Pois se pensarmos que a escala de PSE, graduada com números, é uma variável na qual podemos aplicar um método estatístico quantitativo, definimos que ela é quantitativa, mas por outro lado se analisarmos que a resposta do indivíduo é subjetiva ao esforço dele então ela apresenta ser uma variável qualitativa. Acredito que os dois pensamentos estão corretos. Seria então a escala da Percepção Subjetiva do Esforço uma variável quanti-quali? Bom, ainda não sei se podemos inclui- lá neste termo.

Como alguns indivíduos atingem a fadiga e se auto-avaliam com escalas de PSE abaixo do valor máximo? Será que eles chegaram ao máximo mesmo?

Alguém já leu algum estudo onde os voluntários entraram em fadiga (fim do exercício) e mesmo assim não indicaram o valor máximo da escala de PSE? Isso é bem comum nos artigos e muito louco, pois se o sujeito chega ao seu limite, como ele pode não indicar a sensação de esforço máxima naquele momento. Será que é falta de entendimento da escala? Será que ele pensa, “eu estou parando, mas ainda tenho uma energia sobrando”. Bom, eis um grande mistério.

Eu entendo a PSE como um regulador central necessário para manter determinada intensidade ou duração de esforço, que interpreta e integra sinais centrais e periféricos a fim de manter a pratica do exercício dentro de um limite seguro ao indivíduo.

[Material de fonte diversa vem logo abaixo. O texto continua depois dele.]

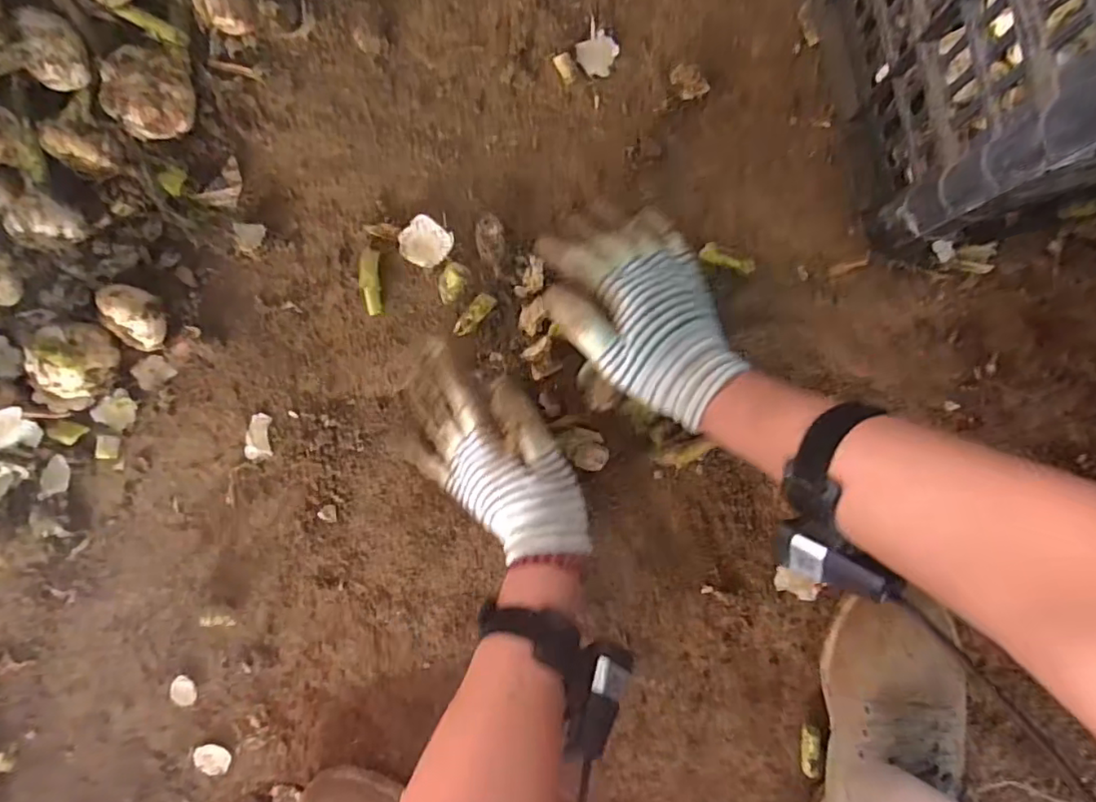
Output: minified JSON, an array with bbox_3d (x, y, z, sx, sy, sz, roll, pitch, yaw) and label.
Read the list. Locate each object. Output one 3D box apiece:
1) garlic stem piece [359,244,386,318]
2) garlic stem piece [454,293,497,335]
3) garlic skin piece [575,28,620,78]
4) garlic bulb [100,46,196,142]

Na literatura existe uma série de definições e controversas sobre a Percepção Subjetiva de Esforço e acredito que ainda há muito que descobrir sobre como a nossa “sensação de esforço” interfere e está relacionada ao exercício físico.

Abraço


Referência

GIBSON, A. S. C.; BADEN, D. A.; LAMBERT, M. I.; LAMBERT, E. V.; HARLEY, Y. X.; HAMPSON, D.; RUSSELL, V. A.; NOAKES, T. D. The conscious perception of the sensation of fatigue. Sports Medicine, v. 33, n. 3, p. 167-176,  2003.

  • Fabio Rocha de Lima

    Bom texto Mestre!

    Engraçado pensarmos o porque que quando a fadiga se instala no indivíduo, o mesmo pode não apresentar o valor máximo na escala. Acredito que fatores externos influenciam de forma significativa na resposta que será dada, principalmente com homens, que em grande parte são acometidos pela “síndrome do pavão”…rsrs…

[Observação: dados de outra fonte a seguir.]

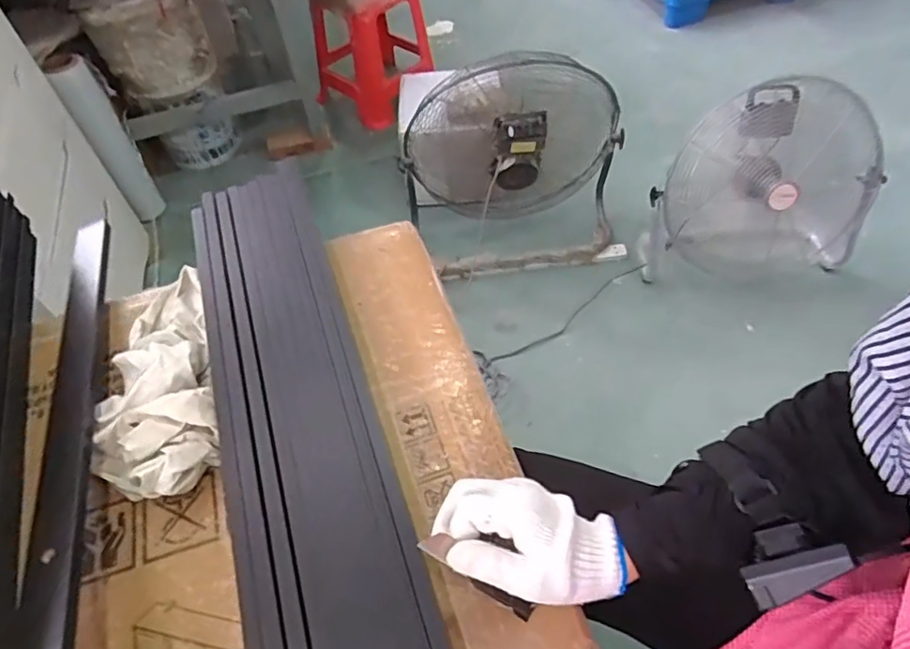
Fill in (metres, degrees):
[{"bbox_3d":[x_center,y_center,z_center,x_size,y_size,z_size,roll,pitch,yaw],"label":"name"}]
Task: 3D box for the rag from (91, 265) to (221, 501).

    Interessante quando pensamos nas escalas existentes (borg, omini e etc…) e aquelas que optam por colocar fotos ao lado dos números, simulando a expressão facial do indivíduo.

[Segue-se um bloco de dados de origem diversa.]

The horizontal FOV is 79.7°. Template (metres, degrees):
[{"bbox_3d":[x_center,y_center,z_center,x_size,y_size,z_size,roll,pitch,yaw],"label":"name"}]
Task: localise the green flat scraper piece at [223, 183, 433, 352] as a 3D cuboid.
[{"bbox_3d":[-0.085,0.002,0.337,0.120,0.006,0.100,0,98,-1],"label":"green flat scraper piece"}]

    Uma das formas mais interessantes de se utilizar a PSE é para o monitoramento da carga de treinamento na periodização. Alguns estudos demonstram forte correlação do valor obtido com alguns parâmetros fisiológicos (testosterona, cortisol, GH e etc.).

    Quanto ao ponto dessa ser quantitativa ou qualitativa, penso na mesma mais numa perspectiva quantitativa, não somente pelos números apresentados, mas pelo fato de que pesquisas qualitativas analisam todo o entorno que influenciam naquela resposta, e não se “limitam” à números. Podemos observar isso na forma que os dados são apresentados nos artigos científicos. Os autores na maioria das vezes não se perguntam: “como o indivíduo estava naquele momento?”, “como o ambiente poderia ter influenciado naquela resposta?”, “como os indivíduos estavam ‘psicologicamente’ naquele momento?”, mas também se eles tentassem responder tudo isso viraria um livro ao invés de um artigo…rsrs… isso fica mais para as relações que o leitor pode estabelecer com o trabalho.